The NTAM report says investors would benefit from some quantitative-based home bias corrective training designed to improve diversification and lower portfolio risks.
In fact, the paper – authored by NTAM portfolio strategy specialists Michael DeJuan, Laura Di Poce and Prahhllada Saragur – says local share market weights in global indices should serve as the baseline for determining allocation levels.
“It should be noted that investors should have a solid rationale for increasing the weight to their domestic market (over and above market weight), such as strong capital market assumptions, an investment edge in the domestic market, or risk reduction/diversification purposes,” the NTAM study says.
For NZ-based investors the global context translates to a local equities portfolio weighting of just 0.1 per cent but idiosyncratic factors – such as tax, regulatory barriers and “information asymmetries” – provide a wider range of reasonable outcomes.
Based on the “general guidelines” laid out in the NTAM paper, for instance, the arguable NZ home share market allocation spans from 0 to 40 per cent.
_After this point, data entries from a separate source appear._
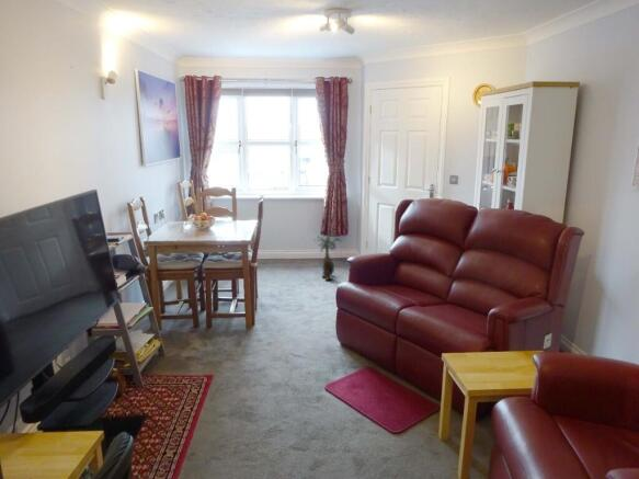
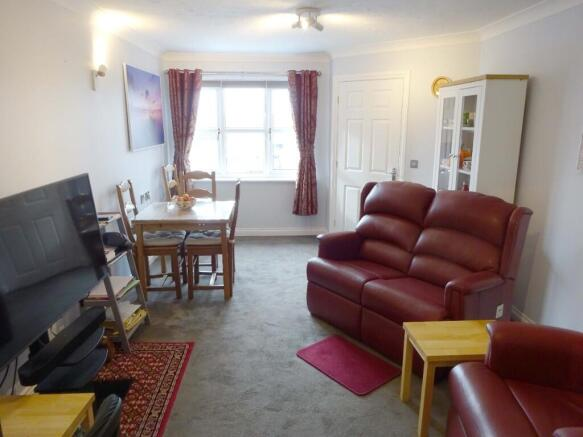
- decorative plant [315,233,343,281]
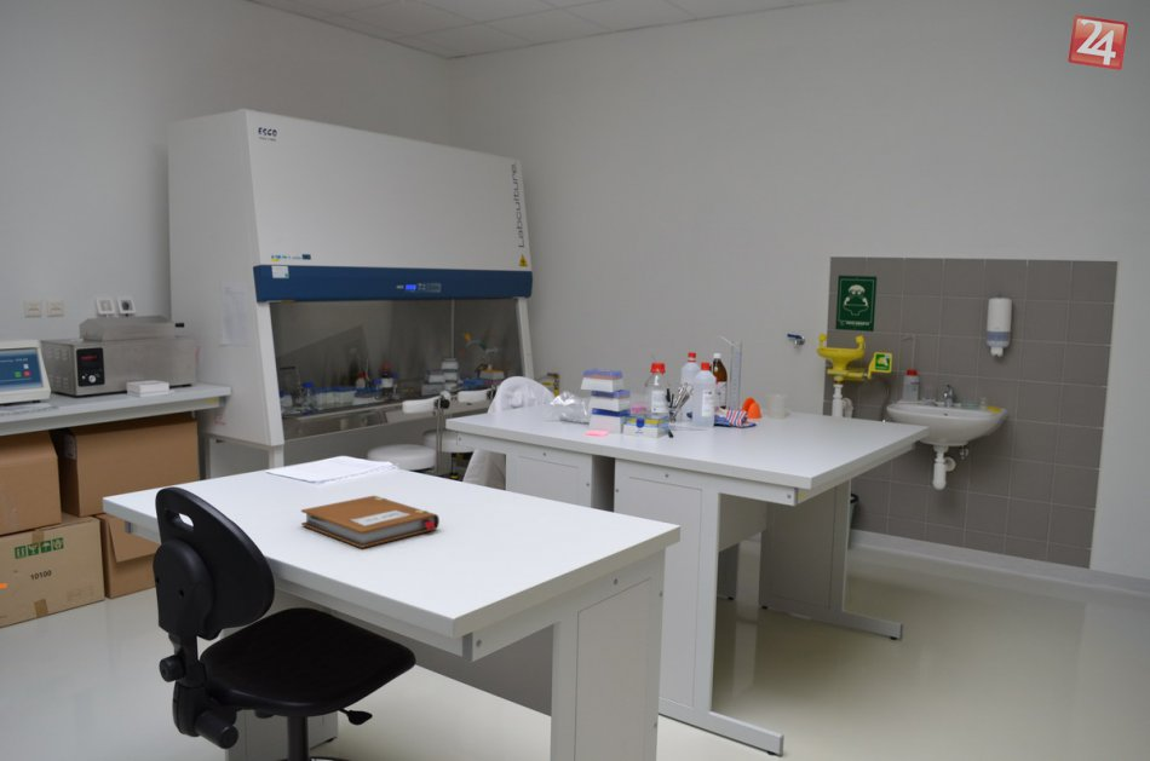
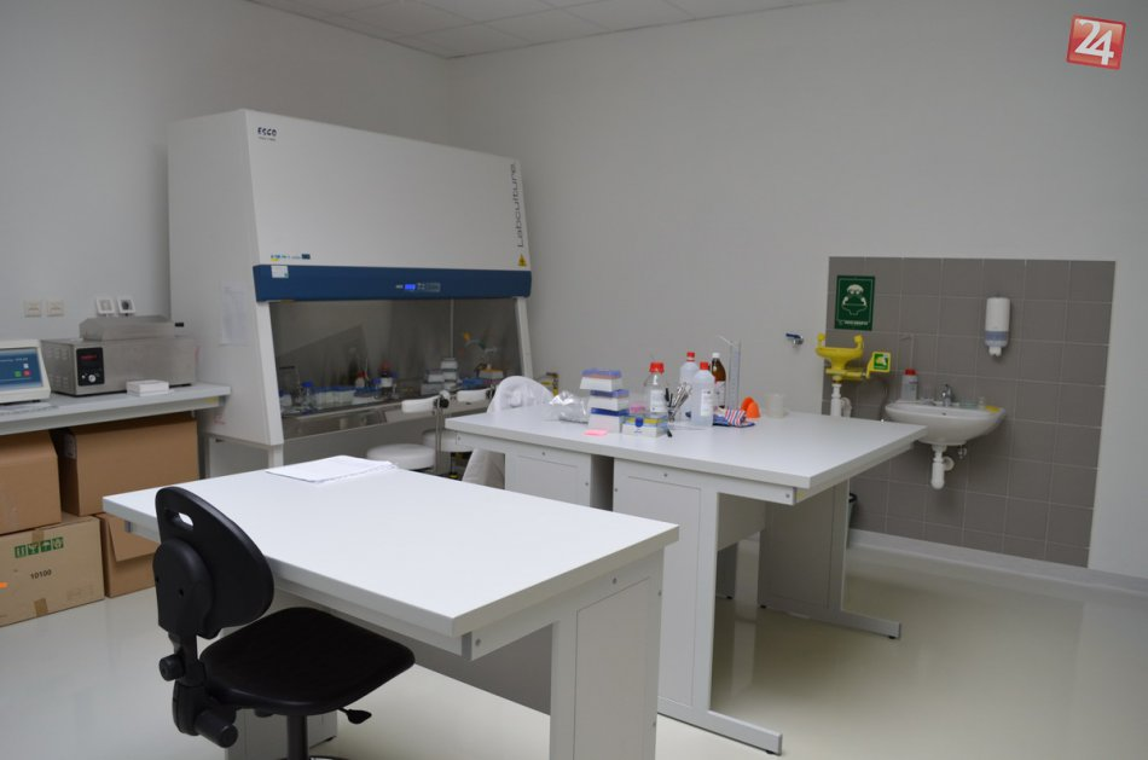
- notebook [300,495,441,549]
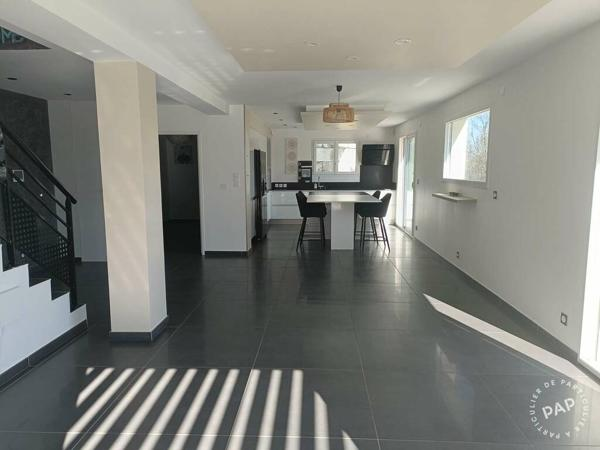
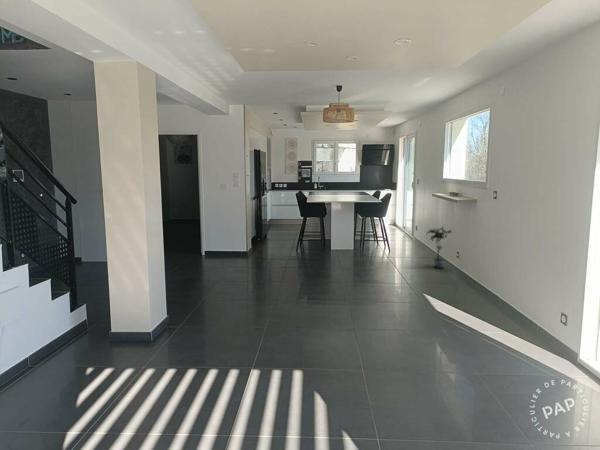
+ potted plant [425,225,454,269]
UK investors face the widest home-v-away choice with a reasonable domestic equities weight ranging from 4 to 72 per cent.
South Korean investors, by contrast, should keep local share allocations to between 2 and 5 per cent of their overall portfolio, the report says.
While the US market – the most liquid and widely diversified in the world – can support a higher home bias, the paper says even there a global allocation is advisable.
“We note that following these guidelines, a U.S. investor’s domestic equity allocation would be anchored at approximately 60% of their equities, but could range as high as 89%, based on current data,” the NTAM study says. “We believe that due to sector concentrations, and other issues of concentration and diversification outlined above, that foreign equities should not be entirely eliminated from a U.S investor’s portfolio, as they can still serve as a useful diversification tool.”
The paper notes that despite the broader diversification in US markets, sector concentration “has become an increasing issue of late given the stock performance of companies such as Apple, Microsoft and other tech behemoths”.
But the NZ share market has the highest concentration of all those covered in the NTAM study.
“In New Zealand, the top 10 names make up an astounding 76% of the MSCI New Zealand IMI index,” the report says. “All of the country indexes that we reviewed had a higher top 10 concentration than the MSCI ACWI IMI Index (14%).”
After NZ, South Korea shows the highest top 10 stock market concentration of 50 per cent followed by Australia (46 per cent) and Canada (41 per cent).
“Adding foreign equity investments to a domestic portfolio helps produce more diversified portfolios and alleviates concentration risks related to investing domestically only,” the study says. “The trick is to identify the right balance. Many rational reasons validate a home bias, but we have presented analysis to challenge that bias and a framework for working out allocations to home country equities.”
NTAM has an increasing presence in NZ including through recent deals with ANZ Investments, Westpac/BT as well as a long-standing mandate with the NZ Superannuation Fund.